10. En quatrième lieu, il ressort des pièces du dossier que le 24 novembre 2016, la cour administrative d'appel de Nancy a rejeté la requête de la société Distridoubs tendant à l'annulation de la décision du 23 septembre 2015 par laquelle la Commission nationale d'aménagement commercial avait accordé l'autorisation sollicitée à la société Houtaudis. En conséquence, la cour statuant en premier et dernier ressort, cette décision non réglementaire était devenue définitive à la date du 24 novembre 2016. Par suite, les moyens tirés de l'illégalité de cette décision, tenant à ce que la Commission nationale d'aménagement commercial ne pouvait être regardée comme saisie à nouveau de la demande de la société Houtaudis après l'annulation de sa première décision et de la méconnaissance des articles L. 752-15 et L. 752-6, présentés par la société Distridoubs dans sa requête enregistrée le 28 juillet 2017 et dans son mémoire en réplique, sont irrecevables.
11. Enfin, la circonstance, d'ailleurs non avérée, que le permis de construire attaqué n'aurait pas été régulièrement affiché sur le terrain, qui est sans influence sur la légalité du permis de construire et n'a d'effet que sur les délais de recours contentieux, ne peut être utilement invoquée.
12. Il résulte de ce qui précède que la société Distridoubs n'est pas fondée à demander l'annulation du permis de construire attaqué.
Sur les conclusions tendant à l'application des dispositions de l'article L. 761-1 du code de justice administrative :
13. Ces dispositions font obstacle à ce que soit mise à la charge de la société Houtaudis et de la commune de Houtaud, qui ne sont pas la partie perdante dans la présente instance, la somme que demande la société Distridoubs au titre des frais exposés et non compris dans les dépens.

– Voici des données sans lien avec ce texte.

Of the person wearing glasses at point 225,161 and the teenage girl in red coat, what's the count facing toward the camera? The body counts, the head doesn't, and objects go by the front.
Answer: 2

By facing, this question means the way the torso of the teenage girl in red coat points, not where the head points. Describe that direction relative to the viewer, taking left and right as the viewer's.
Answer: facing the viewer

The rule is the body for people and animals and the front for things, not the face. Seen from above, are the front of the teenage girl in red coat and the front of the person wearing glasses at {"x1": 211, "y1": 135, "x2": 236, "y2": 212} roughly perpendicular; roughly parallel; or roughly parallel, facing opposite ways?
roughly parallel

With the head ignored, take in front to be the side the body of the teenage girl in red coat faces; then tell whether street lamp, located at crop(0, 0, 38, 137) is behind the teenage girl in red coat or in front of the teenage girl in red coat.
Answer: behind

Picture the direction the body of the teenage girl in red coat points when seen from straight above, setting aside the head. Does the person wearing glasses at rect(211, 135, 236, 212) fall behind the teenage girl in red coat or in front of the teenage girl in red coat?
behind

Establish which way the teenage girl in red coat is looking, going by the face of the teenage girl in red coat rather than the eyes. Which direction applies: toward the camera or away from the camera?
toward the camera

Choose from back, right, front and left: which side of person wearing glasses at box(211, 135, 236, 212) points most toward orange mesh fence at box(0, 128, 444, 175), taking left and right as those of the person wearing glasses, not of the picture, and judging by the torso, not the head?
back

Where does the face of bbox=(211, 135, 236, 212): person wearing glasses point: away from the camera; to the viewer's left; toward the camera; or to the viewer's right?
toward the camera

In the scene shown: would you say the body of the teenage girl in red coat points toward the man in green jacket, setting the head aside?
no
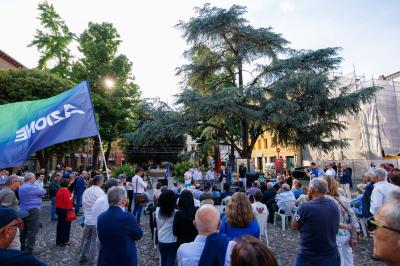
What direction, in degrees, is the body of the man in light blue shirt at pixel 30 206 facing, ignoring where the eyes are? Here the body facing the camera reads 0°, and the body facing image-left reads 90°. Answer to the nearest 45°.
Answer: approximately 225°

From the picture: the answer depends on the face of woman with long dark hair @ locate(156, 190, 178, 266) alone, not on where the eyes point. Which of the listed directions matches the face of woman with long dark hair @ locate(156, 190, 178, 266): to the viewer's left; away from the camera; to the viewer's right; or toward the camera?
away from the camera

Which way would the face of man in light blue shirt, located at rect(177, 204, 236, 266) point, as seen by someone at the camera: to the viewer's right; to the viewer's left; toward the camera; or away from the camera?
away from the camera

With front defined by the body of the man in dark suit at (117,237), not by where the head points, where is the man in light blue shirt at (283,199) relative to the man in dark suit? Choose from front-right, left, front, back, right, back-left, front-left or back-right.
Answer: front

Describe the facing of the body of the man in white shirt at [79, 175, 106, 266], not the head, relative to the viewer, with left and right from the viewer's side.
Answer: facing away from the viewer and to the right of the viewer

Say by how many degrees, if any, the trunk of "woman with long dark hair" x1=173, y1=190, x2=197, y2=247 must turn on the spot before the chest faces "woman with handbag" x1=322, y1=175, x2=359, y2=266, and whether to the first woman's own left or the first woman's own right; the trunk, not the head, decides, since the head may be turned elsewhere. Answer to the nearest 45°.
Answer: approximately 90° to the first woman's own right

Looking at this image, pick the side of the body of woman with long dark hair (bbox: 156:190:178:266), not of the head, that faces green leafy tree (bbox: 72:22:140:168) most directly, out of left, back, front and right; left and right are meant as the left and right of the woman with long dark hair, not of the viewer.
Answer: front

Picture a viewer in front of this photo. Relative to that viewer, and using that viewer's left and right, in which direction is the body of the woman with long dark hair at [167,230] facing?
facing away from the viewer

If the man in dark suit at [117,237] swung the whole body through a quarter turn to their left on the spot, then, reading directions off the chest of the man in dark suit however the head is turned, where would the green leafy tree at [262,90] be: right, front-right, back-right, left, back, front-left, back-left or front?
right

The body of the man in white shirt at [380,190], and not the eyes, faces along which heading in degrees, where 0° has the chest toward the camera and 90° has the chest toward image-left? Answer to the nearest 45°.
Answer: approximately 135°

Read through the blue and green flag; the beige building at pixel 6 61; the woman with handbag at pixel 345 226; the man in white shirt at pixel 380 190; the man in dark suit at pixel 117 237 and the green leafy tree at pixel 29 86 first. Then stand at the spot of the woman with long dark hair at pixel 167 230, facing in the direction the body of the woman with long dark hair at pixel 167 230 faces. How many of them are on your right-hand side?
2

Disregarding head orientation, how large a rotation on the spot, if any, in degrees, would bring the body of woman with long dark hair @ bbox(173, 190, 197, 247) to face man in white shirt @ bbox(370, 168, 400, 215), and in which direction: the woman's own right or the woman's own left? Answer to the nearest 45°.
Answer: approximately 90° to the woman's own right

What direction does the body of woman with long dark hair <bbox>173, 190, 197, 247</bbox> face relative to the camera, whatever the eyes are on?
away from the camera
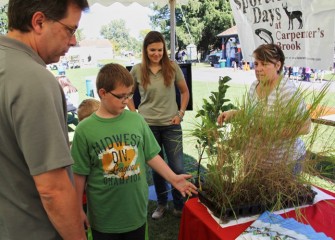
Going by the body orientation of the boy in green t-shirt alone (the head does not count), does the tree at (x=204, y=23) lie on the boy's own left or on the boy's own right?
on the boy's own left

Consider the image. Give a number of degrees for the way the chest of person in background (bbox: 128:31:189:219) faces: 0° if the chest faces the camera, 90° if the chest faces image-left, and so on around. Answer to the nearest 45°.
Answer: approximately 0°

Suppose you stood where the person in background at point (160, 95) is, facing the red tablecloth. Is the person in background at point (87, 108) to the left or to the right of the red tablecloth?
right

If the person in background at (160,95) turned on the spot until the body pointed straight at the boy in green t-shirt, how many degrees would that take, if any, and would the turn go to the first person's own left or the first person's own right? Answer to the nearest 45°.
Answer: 0° — they already face them

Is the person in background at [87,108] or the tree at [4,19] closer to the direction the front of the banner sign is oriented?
the person in background

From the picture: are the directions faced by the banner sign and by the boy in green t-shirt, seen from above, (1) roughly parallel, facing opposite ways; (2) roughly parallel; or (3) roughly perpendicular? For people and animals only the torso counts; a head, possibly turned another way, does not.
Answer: roughly parallel

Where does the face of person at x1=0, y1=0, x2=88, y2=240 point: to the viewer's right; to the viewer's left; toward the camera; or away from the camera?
to the viewer's right

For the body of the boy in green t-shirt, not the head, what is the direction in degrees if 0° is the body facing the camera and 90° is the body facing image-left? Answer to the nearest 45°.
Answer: approximately 315°

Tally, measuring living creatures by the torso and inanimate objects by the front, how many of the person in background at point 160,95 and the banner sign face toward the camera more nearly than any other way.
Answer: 2
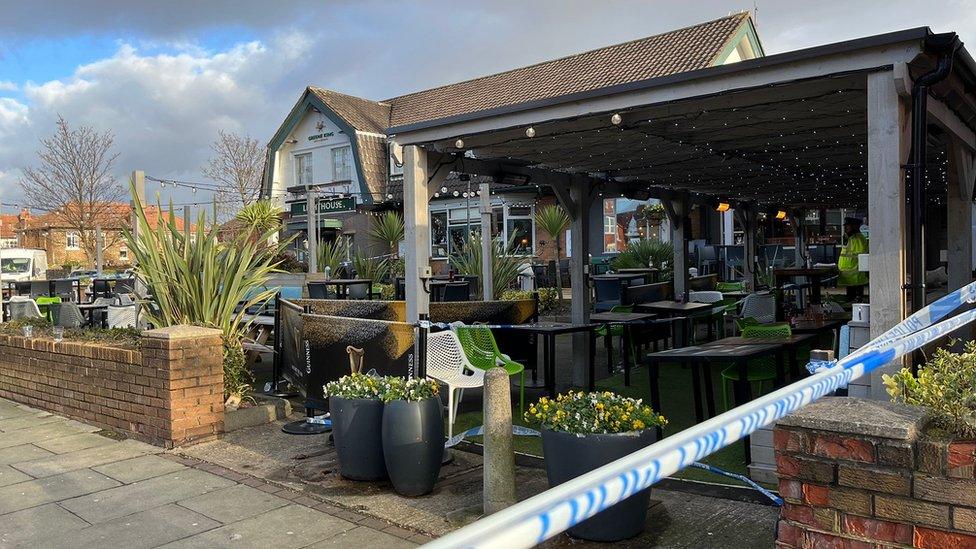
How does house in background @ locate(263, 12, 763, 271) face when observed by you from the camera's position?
facing the viewer and to the left of the viewer

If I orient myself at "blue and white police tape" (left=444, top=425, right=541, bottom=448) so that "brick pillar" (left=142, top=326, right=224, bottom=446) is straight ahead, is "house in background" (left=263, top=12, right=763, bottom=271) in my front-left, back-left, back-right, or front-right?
front-right

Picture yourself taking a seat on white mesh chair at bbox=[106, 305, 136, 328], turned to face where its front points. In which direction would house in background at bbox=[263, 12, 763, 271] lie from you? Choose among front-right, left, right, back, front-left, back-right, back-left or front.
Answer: front-right

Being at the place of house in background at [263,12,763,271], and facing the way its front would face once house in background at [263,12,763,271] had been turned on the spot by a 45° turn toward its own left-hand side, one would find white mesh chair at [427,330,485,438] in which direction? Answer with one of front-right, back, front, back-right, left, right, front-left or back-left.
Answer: front

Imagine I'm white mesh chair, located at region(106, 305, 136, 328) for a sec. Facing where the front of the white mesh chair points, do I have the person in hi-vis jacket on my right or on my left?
on my right

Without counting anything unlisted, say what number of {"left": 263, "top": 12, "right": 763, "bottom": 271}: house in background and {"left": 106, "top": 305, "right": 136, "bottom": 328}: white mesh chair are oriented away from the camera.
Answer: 1

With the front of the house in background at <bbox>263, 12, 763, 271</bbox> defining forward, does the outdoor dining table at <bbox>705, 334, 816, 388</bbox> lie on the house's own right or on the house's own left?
on the house's own left

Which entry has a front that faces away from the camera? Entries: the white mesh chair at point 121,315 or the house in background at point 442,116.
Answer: the white mesh chair

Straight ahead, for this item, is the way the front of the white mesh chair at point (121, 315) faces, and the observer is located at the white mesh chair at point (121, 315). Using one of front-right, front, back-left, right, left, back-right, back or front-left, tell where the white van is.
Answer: front

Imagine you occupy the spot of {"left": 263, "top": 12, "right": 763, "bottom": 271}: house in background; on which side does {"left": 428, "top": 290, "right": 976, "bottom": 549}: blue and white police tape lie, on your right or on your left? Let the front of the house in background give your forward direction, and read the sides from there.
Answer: on your left

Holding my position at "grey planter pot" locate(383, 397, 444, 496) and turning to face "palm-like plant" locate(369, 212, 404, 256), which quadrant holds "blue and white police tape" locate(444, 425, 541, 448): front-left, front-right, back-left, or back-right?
front-right

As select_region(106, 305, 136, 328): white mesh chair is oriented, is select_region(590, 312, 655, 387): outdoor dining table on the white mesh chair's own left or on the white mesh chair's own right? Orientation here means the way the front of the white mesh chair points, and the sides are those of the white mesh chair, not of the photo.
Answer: on the white mesh chair's own right

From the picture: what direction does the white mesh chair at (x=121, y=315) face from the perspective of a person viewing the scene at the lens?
facing away from the viewer
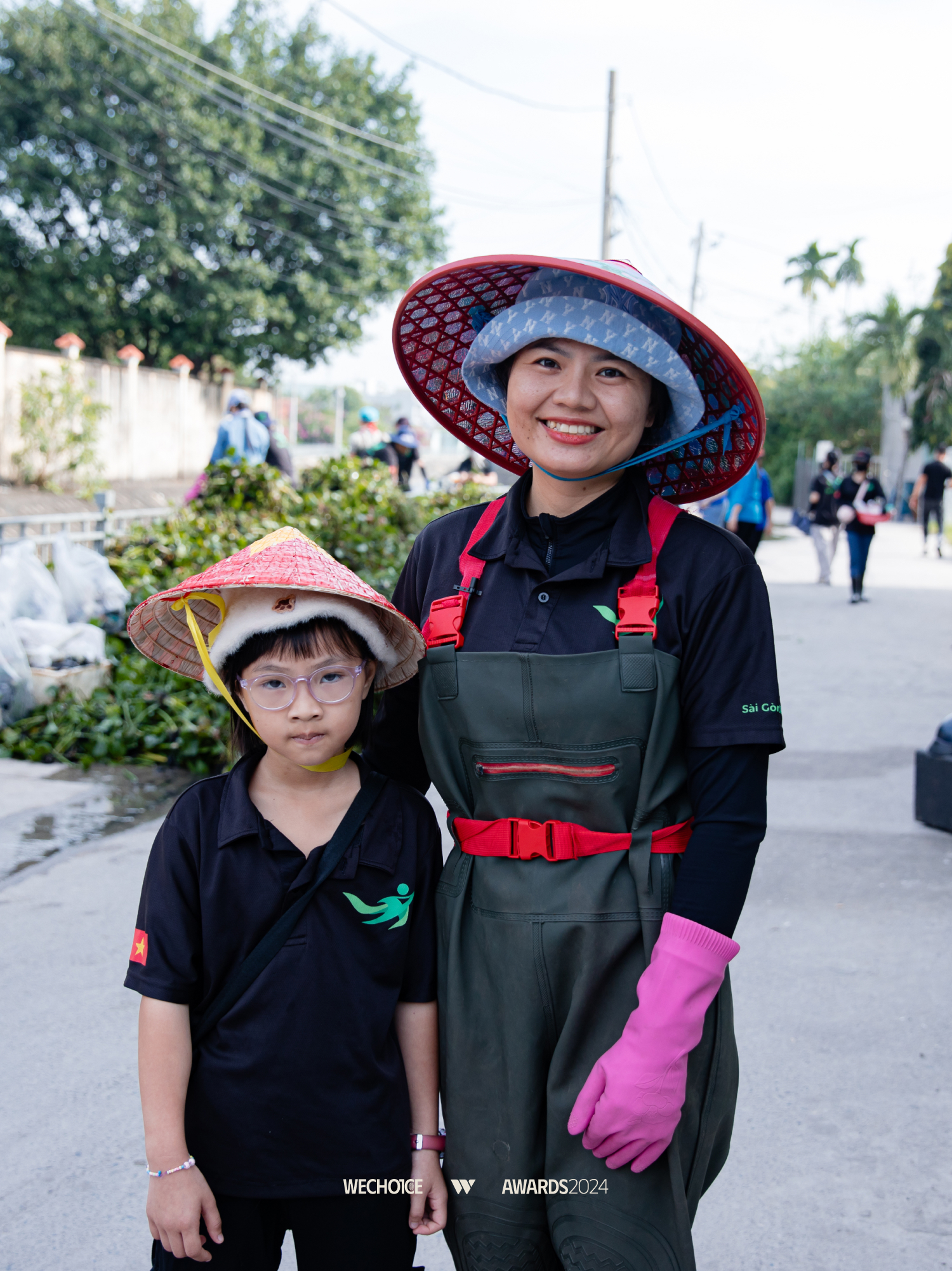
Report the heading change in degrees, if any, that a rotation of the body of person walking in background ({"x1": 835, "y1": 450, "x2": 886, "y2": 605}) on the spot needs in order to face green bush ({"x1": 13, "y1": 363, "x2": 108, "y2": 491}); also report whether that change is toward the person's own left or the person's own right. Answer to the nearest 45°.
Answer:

14. En revanche, il y a lieu, dans les circonstances de l'espèce, en application de ces dispositions de mettre à la charge de la société Distridoubs une somme de 750 euros à verser à la société Houtaudis et une somme de 750 euros à verser à la commune de Houtaud au titre des mêmes frais.
Par ces motifs,
DECIDE :
Article 1er : La requête de la société Distridoubs est rejetée.
Article 2 : La société Distridoubs versera à la société Houtaudis une somme de 750 (sept cent cinquante) euros et à la commune de Houtaud une somme de 750 (sept cent cinquante) euros au titre de l'article L. 761-1 du code de justice administrative.
Article 3 : Le présent arrêt sera notifié à la société Distridoubs, à la société Houtaudis et à la commune de Houtaud.
Copie en sera adressée à la Commission nationale d'aménagement commercial et au préfet du Doubs.